SDL*21 digital
Ja, ich bin privilegiert, da ich im Vorstand des BVTS bin. Ich durfte das erste digitale SDL zum Thema „THEATER_DIGITALITAET“ in Ulm „live“ erleben.
Ja, ich war sehr skeptisch, was die Beteiligung von außen, also Fachtagungsteilnehmer:innen und Schulgruppen betraf, ABER:
Das SDL ist online gegangen! Über 60 Fachtagungspässe wurden ausgestellt, 15 Gruppen aus 15 Bundesländern hatten eine Produktion im Stream. Außerdem gab es noch vier Gastspiele, die sich mit dem oben genannten Thema auf spannende Weise auseinandergesetzt hatten. Die Aufführung „Die Welle“ aus St. Petersburg, die als Gewinnerin aus dem Schultheaterfestival in deutscher Sprache hervorgegangen war, zeugte davon, dass der immer aktuelle Stoff auch von Nichtmuttersprachler:innen überzeugend dargeboten werden kann.
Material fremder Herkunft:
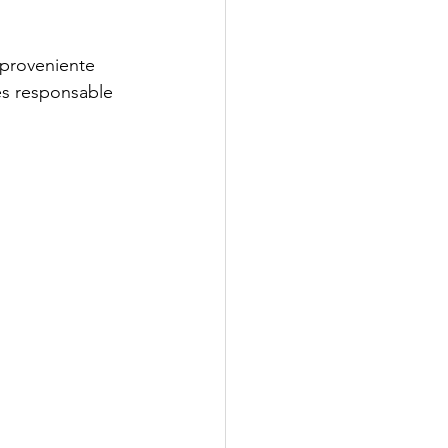
 proveniente 
es responsable 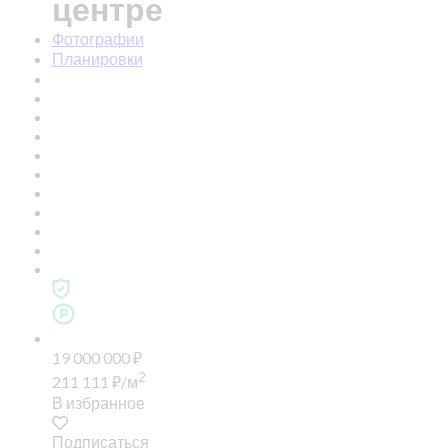
центре
Фотографии
Планировки
19 000 000
₽
2
211 111
₽
/м
В избранное
Подписаться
Die Fachtagung mit den beiden Vorträgen bildete am Sonntag, dem 19.09., den Auftakt. Der Vortrag vom Markus Lobbes zum Thema „Digitale Ausspielformate in der Darstellenden Kunst verstehen und vermitteln“ gab einen Einblick in das Thema. Erfrischend und lebendig hielt Uta Plathe ihren Vortrag zum Thema „Neuland“, indem sie häufig über eine Plattform die Zuschauer:innen animierte, aktiv teilzunehmen. Immer wieder ist es ein Genuss, die Frau mit den Wuschelhaaren und den großen Augen zu erleben.
Ab Montag gab es am Vormittag und Nachmittag bzw. Abend gestreamte Aufführungen, die nicht, wie ich vermutet hatte, vorrangig Zoom-Optik benutzten, sondern sich anderer Varianten der Umsetzung digitalen Theaters, wie z. B. TikTok, Gathertown, Instagramm usw. bedienten. Meine Highlights waren die Aufführung „FEMINISMUSS“ der bayerischen Gruppe unter der Leitung von Ingund Schwarz und „Schön“, ein Tanztheaterstück der Bremer Gruppe.
Soweit ich weiß, hatten die Gruppen auch untereinander häufig Kontakt, indem sie vor allem Instagram benutzten. Kilometerweit voneinander entfernt, in Schulen, Jugendherbergen und sogar in Ferienwohnungen untergebracht, schauten die Gruppen die Aufführungen und erarbeiteten die Rückspiele. Diese waren so organisiert, dass Partnergruppen in Form eines kleinen Videos Höhepunkte der Aufführung ihrer Partnergruppe als Miniperformance erarbeiteten.
Natürlich gab es Pannen, vor allem technischer Art: „Hört ihr mich? Seid ihr da? Seht ihr mich?“ – Aus diesem Grund konnten die Fachforen und Rückspiele nicht immer pünktlich beginnen. Egal, alle Teilnehmer:innen nahmen das sportlich.
Faszinierend war, dass es eine Festivalatmosphäre reduzierter Art unter uns wenigen Menschen vor Ort gab, die wir sehr genossen haben.
Ich persönlich hoffe sehr, dass das nächste SDL ein analoges wird, denn kein digitales Tool kann die persönlichen Gespräche beim Verlassen des Theaters ersetzen, das Kaffeetrinken in der ausrichtenden Stadt, die wuselnden Gruppen mit den typischen Rucksäcken vom SDL, das Anstehen beim Mittag und die nächtlichen Diskussionen über Theater ersetzen.